PTC Web Desk: US President Donald Trump on Thursday announced steep new tariffs on pharmaceutical imports, declaring that branded and patented drugs entering America will face duties of up to 100 per cent starting October 1, 2025.
In a post on Truth Social, Donald Trump said the tariffs would not apply to companies that had begun building or were in the process of constructing manufacturing plants in the United States. “IS BUILDING will be defined as ‘breaking ground’ and/or ‘under construction.’ There will, therefore, be no tariff on these pharmaceutical products if construction has started,” he wrote.
The decision extends US President Trump’s tariff drive beyond earlier measures announced in August, which focused on trade frameworks and consumer goods. He defended the move by linking it to domestic manufacturing goals and the need to address the federal budget deficit.
Alongside the pharmaceutical duties, Donald Trump unveiled additional tariffs, 50 per cent on kitchen cabinets and bathroom vanities, 30 per cent on upholstered furniture, and 25 per cent on heavy trucks. He also cited “national security and other reasons” as justification, though without specifying a legal basis.
How India could be affected
The United States is India’s largest export market for pharmaceutical goods. According to the Pharmaceuticals Export Promotion Council of India, out of India’s $27.9 billion pharma exports in FY24, about 31 per cent—or $8.7 billion
(Rs 77,138 crore)—went to the US. In the first half of 2025 alone, India shipped another $3.7 billion (Rs 32,505 crore) worth of pharma products to American markets.
India supplies nearly 45 per cent of generic drugs and 15 per cent of biosimilars used in the US. Major firms such as Dr Reddy’s, Aurobindo Pharma, Zydus Lifesciences, Sun Pharma, and Gland Pharma earn 30–50 per cent of their revenues from the American market.
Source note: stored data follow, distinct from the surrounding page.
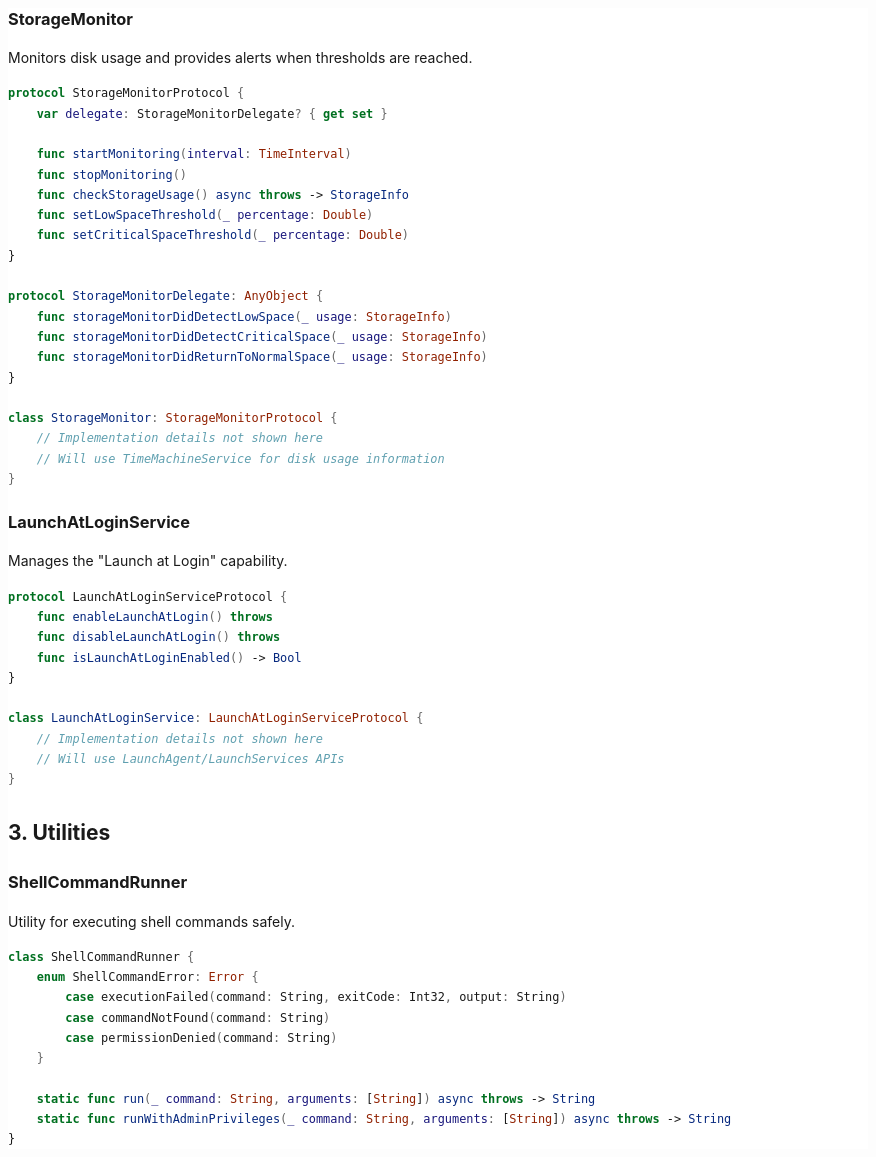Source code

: ### StorageMonitor

Monitors disk usage and provides alerts when thresholds are reached.

```swift
protocol StorageMonitorProtocol {
    var delegate: StorageMonitorDelegate? { get set }
    
    func startMonitoring(interval: TimeInterval)
    func stopMonitoring()
    func checkStorageUsage() async throws -> StorageInfo
    func setLowSpaceThreshold(_ percentage: Double)
    func setCriticalSpaceThreshold(_ percentage: Double)
}

protocol StorageMonitorDelegate: AnyObject {
    func storageMonitorDidDetectLowSpace(_ usage: StorageInfo)
    func storageMonitorDidDetectCriticalSpace(_ usage: StorageInfo)
    func storageMonitorDidReturnToNormalSpace(_ usage: StorageInfo)
}

class StorageMonitor: StorageMonitorProtocol {
    // Implementation details not shown here
    // Will use TimeMachineService for disk usage information
}
```

### LaunchAtLoginService

Manages the "Launch at Login" capability.

```swift
protocol LaunchAtLoginServiceProtocol {
    func enableLaunchAtLogin() throws
    func disableLaunchAtLogin() throws
    func isLaunchAtLoginEnabled() -> Bool
}

class LaunchAtLoginService: LaunchAtLoginServiceProtocol {
    // Implementation details not shown here
    // Will use LaunchAgent/LaunchServices APIs
}
```

## 3. Utilities

### ShellCommandRunner

Utility for executing shell commands safely.

```swift
class ShellCommandRunner {
    enum ShellCommandError: Error {
        case executionFailed(command: String, exitCode: Int32, output: String)
        case commandNotFound(command: String)
        case permissionDenied(command: String)
    }
    
    static func run(_ command: String, arguments: [String]) async throws -> String
    static func runWithAdminPrivileges(_ command: String, arguments: [String]) async throws -> String
}
```
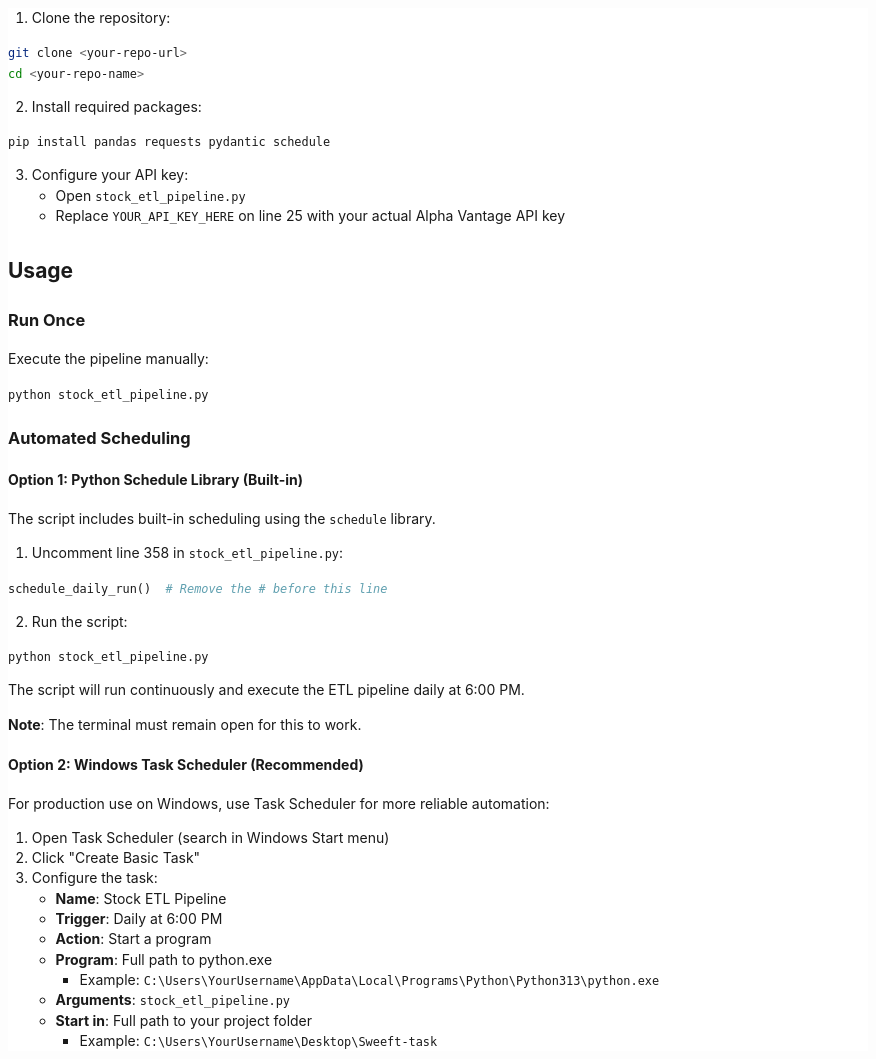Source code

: 1. Clone the repository:
```bash
git clone <your-repo-url>
cd <your-repo-name>
```

2. Install required packages:
```bash
pip install pandas requests pydantic schedule
```

3. Configure your API key:
   - Open `stock_etl_pipeline.py`
   - Replace `YOUR_API_KEY_HERE` on line 25 with your actual Alpha Vantage API key

## Usage

### Run Once
Execute the pipeline manually:
```bash
python stock_etl_pipeline.py
```

### Automated Scheduling

#### Option 1: Python Schedule Library (Built-in)
The script includes built-in scheduling using the `schedule` library.

1. Uncomment line 358 in `stock_etl_pipeline.py`:
```python
schedule_daily_run()  # Remove the # before this line
```

2. Run the script:
```bash
python stock_etl_pipeline.py
```

The script will run continuously and execute the ETL pipeline daily at 6:00 PM.

**Note**: The terminal must remain open for this to work.

#### Option 2: Windows Task Scheduler (Recommended)
For production use on Windows, use Task Scheduler for more reliable automation:

1. Open Task Scheduler (search in Windows Start menu)
2. Click "Create Basic Task"
3. Configure the task:
   - **Name**: Stock ETL Pipeline
   - **Trigger**: Daily at 6:00 PM
   - **Action**: Start a program
   - **Program**: Full path to python.exe
     - Example: `C:\Users\YourUsername\AppData\Local\Programs\Python\Python313\python.exe`
   - **Arguments**: `stock_etl_pipeline.py`
   - **Start in**: Full path to your project folder
     - Example: `C:\Users\YourUsername\Desktop\Sweeft-task`
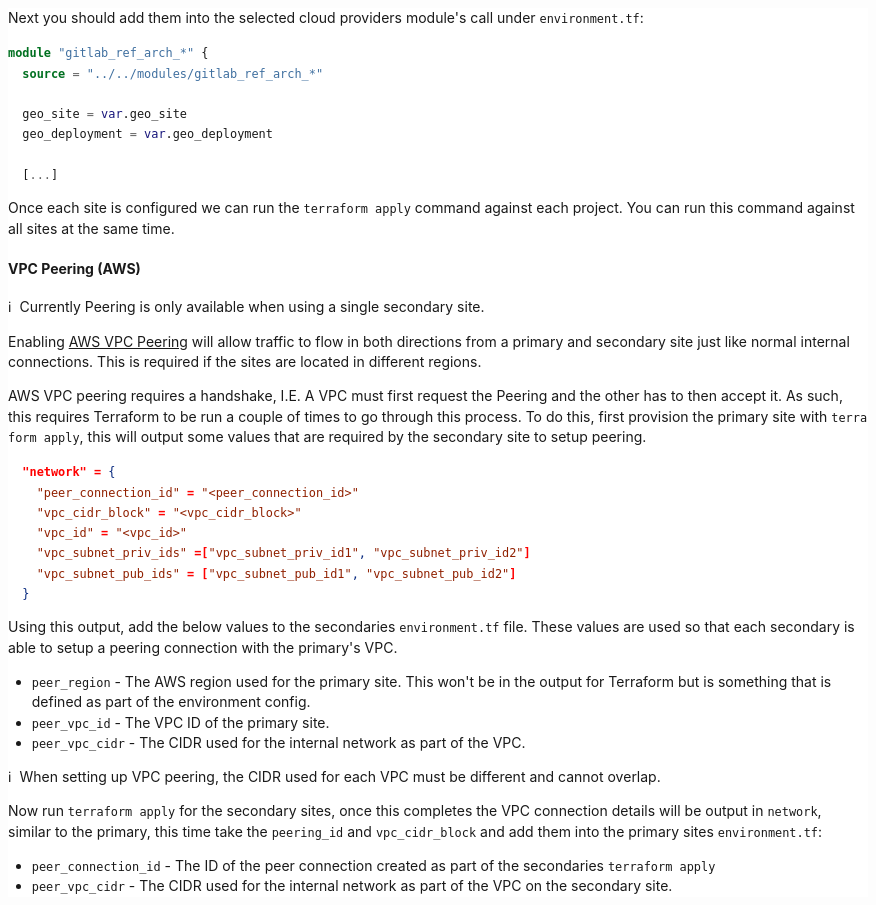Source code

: Next you should add them into the selected cloud providers module's call under `environment.tf`:

```tf
module "gitlab_ref_arch_*" {
  source = "../../modules/gitlab_ref_arch_*"

  geo_site = var.geo_site
  geo_deployment = var.geo_deployment

  [...]
```

Once each site is configured we can run the `terraform apply` command against each project. You can run this command against all sites at the same time.

#### VPC Peering (AWS)

:information_source:&nbsp; Currently Peering is only available when using a single secondary site.

Enabling [AWS VPC Peering](https://docs.aws.amazon.com/vpc/latest/peering/vpc-peering-basics.html) will allow traffic to flow in both directions from a primary and secondary site just like normal internal connections. This is required if the sites are located in different regions.

AWS VPC peering requires a handshake, I.E. A VPC must first request the Peering and the other has to then accept it. As such, this requires Terraform to be run a couple of times to go through this process. To do this, first provision the primary site with `terraform apply`, this will output some values that are required by the secondary site to setup peering.

```json
  "network" = {
    "peer_connection_id" = "<peer_connection_id>"
    "vpc_cidr_block" = "<vpc_cidr_block>"
    "vpc_id" = "<vpc_id>"
    "vpc_subnet_priv_ids" =["vpc_subnet_priv_id1", "vpc_subnet_priv_id2"]
    "vpc_subnet_pub_ids" = ["vpc_subnet_pub_id1", "vpc_subnet_pub_id2"]
  }
```

Using this output, add the below values to the secondaries `environment.tf` file. These values are used so that each secondary is able to setup a peering connection with the primary's VPC.

- `peer_region` - The AWS region used for the primary site. This won't be in the output for Terraform but is something that is defined as part of the environment config.
- `peer_vpc_id` - The VPC ID of the primary site.
- `peer_vpc_cidr` - The CIDR used for the internal network as part of the VPC.

:information_source:&nbsp; When setting up VPC peering, the CIDR used for each VPC must be different and cannot overlap.

Now run `terraform apply` for the secondary sites, once this completes the VPC connection details will be output in `network`, similar to the primary, this time take the `peering_id` and `vpc_cidr_block` and add them into the primary sites `environment.tf`:

- `peer_connection_id` - The ID of the peer connection created as part of the secondaries `terraform apply`
- `peer_vpc_cidr` - The CIDR used for the internal network as part of the VPC on the secondary site.

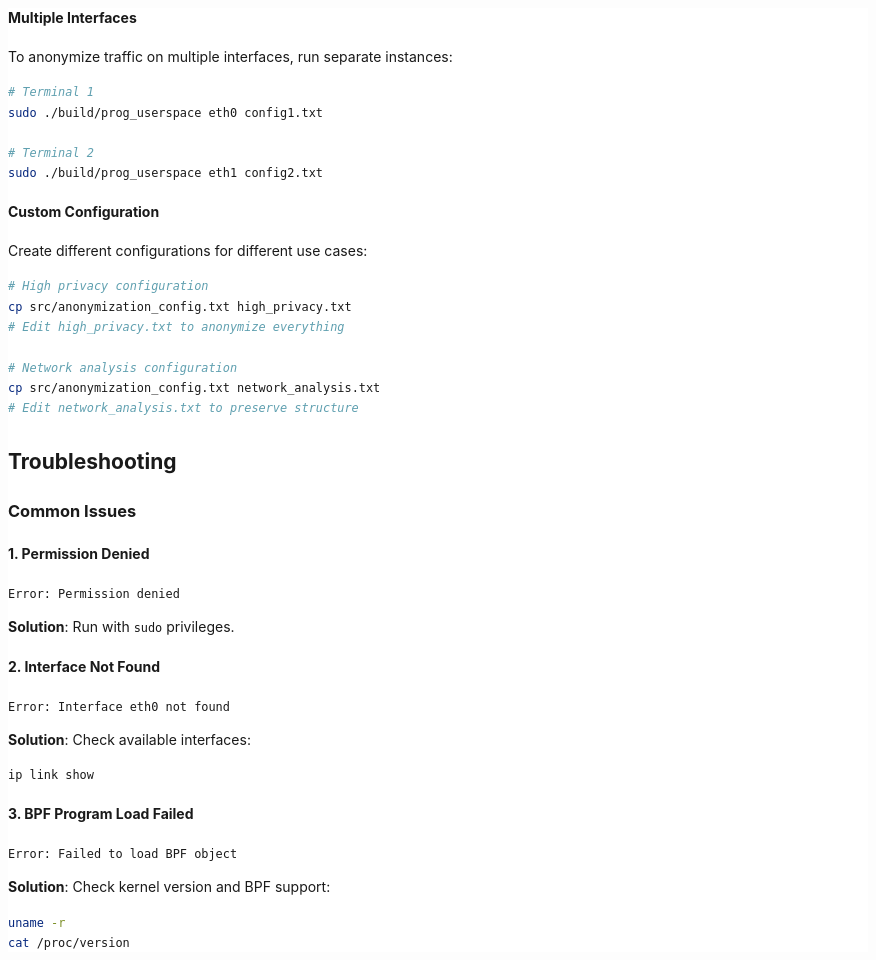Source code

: #### Multiple Interfaces

To anonymize traffic on multiple interfaces, run separate instances:

```bash
# Terminal 1
sudo ./build/prog_userspace eth0 config1.txt

# Terminal 2
sudo ./build/prog_userspace eth1 config2.txt
```

#### Custom Configuration

Create different configurations for different use cases:

```bash
# High privacy configuration
cp src/anonymization_config.txt high_privacy.txt
# Edit high_privacy.txt to anonymize everything

# Network analysis configuration
cp src/anonymization_config.txt network_analysis.txt
# Edit network_analysis.txt to preserve structure
```

## Troubleshooting

### Common Issues

#### 1. Permission Denied
```bash
Error: Permission denied
```
**Solution**: Run with `sudo` privileges.

#### 2. Interface Not Found
```bash
Error: Interface eth0 not found
```
**Solution**: Check available interfaces:
```bash
ip link show
```

#### 3. BPF Program Load Failed
```bash
Error: Failed to load BPF object
```
**Solution**: Check kernel version and BPF support:
```bash
uname -r
cat /proc/version
```
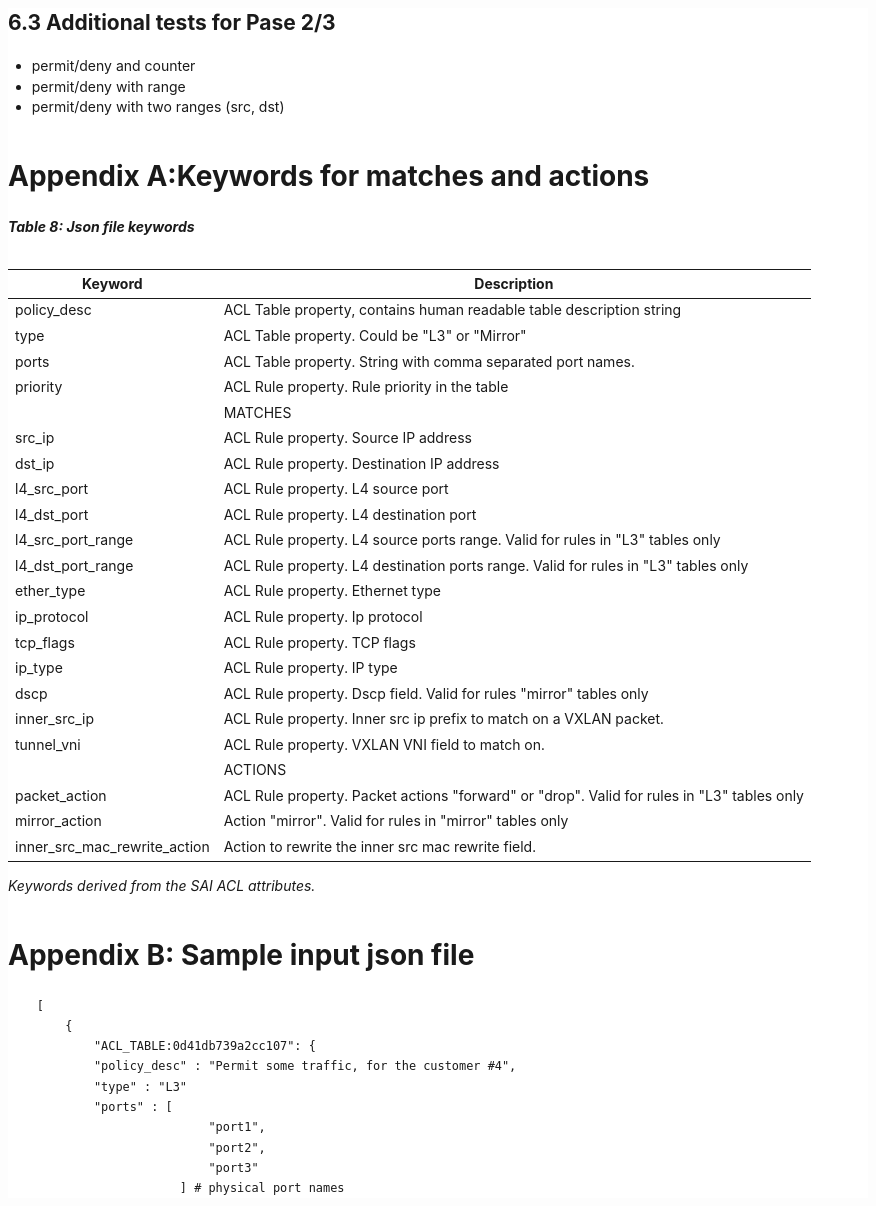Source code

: ## 6.3 Additional tests for Pase 2/3
- permit/deny and counter
- permit/deny with range
- permit/deny with two ranges (src, dst)

# Appendix A:Keywords for matches and actions
###### **Table 8: Json file keywords**
|Keyword     | Description|
|------------|------------|
|policy_desc | ACL Table property, contains human readable table description string
|type        | ACL Table property. Could be "L3" or "Mirror"
|ports       | ACL Table property. String with comma separated port names.
|priority    | ACL Rule property. Rule priority in the table
|            | MATCHES
|src_ip      | ACL Rule property. Source IP address
|dst_ip      | ACL Rule property. Destination IP address
|l4_src_port | ACL Rule property. L4 source port
|l4_dst_port | ACL Rule property. L4 destination port
|l4_src_port_range | ACL Rule property. L4 source ports range. Valid for rules in "L3" tables only
|l4_dst_port_range | ACL Rule property. L4 destination ports range. Valid for rules in "L3" tables only
|ether_type    | ACL Rule property. Ethernet type
|ip_protocol   | ACL Rule property. Ip protocol
|tcp_flags     | ACL Rule property. TCP flags
|ip_type       | ACL Rule property. IP type
|dscp          | ACL Rule property. Dscp field. Valid for rules "mirror" tables only
|inner_src_ip  | ACL Rule property. Inner src ip prefix to match on a VXLAN packet.
|tunnel_vni    | ACL Rule property. VXLAN VNI field to match on.
|              | ACTIONS
|packet_action | ACL Rule property. Packet actions "forward" or "drop". Valid for rules in "L3" tables only
|mirror_action | Action "mirror". Valid for rules in "mirror" tables only
|inner_src_mac_rewrite_action | Action to rewrite the inner src mac rewrite field.
*Keywords derived from the SAI ACL attributes.*
# Appendix B: Sample input json file
```
	[
	    {
	        "ACL_TABLE:0d41db739a2cc107": {
			"policy_desc" : "Permit some traffic, for the customer #4",
			"type" : "L3"
			"ports" : [
                            "port1", 
                            "port2", 
                            "port3"
                        ] # physical port names
```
While the new tariffs are directed primarily at branded and patented drugs, uncertainty remains over whether complex generics and speciality medicines exported from India will also fall under scrutiny. Many Indian pharmaceutical companies already operate manufacturing units in the US, which could provide partial relief.
Analysts warn that higher tariffs could fuel drug shortages, raise healthcare costs, and trigger inflationary pressures in the US, given the country’s reliance on affordable Indian generics. For Indian drugmakers—already operating with thin profit margins in the American generics space—the impact could be severe if duties extend to their products. Companies may ultimately pass on the higher costs to US consumers or insurers.
Trump has earlier announced tariffs on several categories of Indian imports, including a 25 per cent penalty related to India’s continued oil purchases from Russia.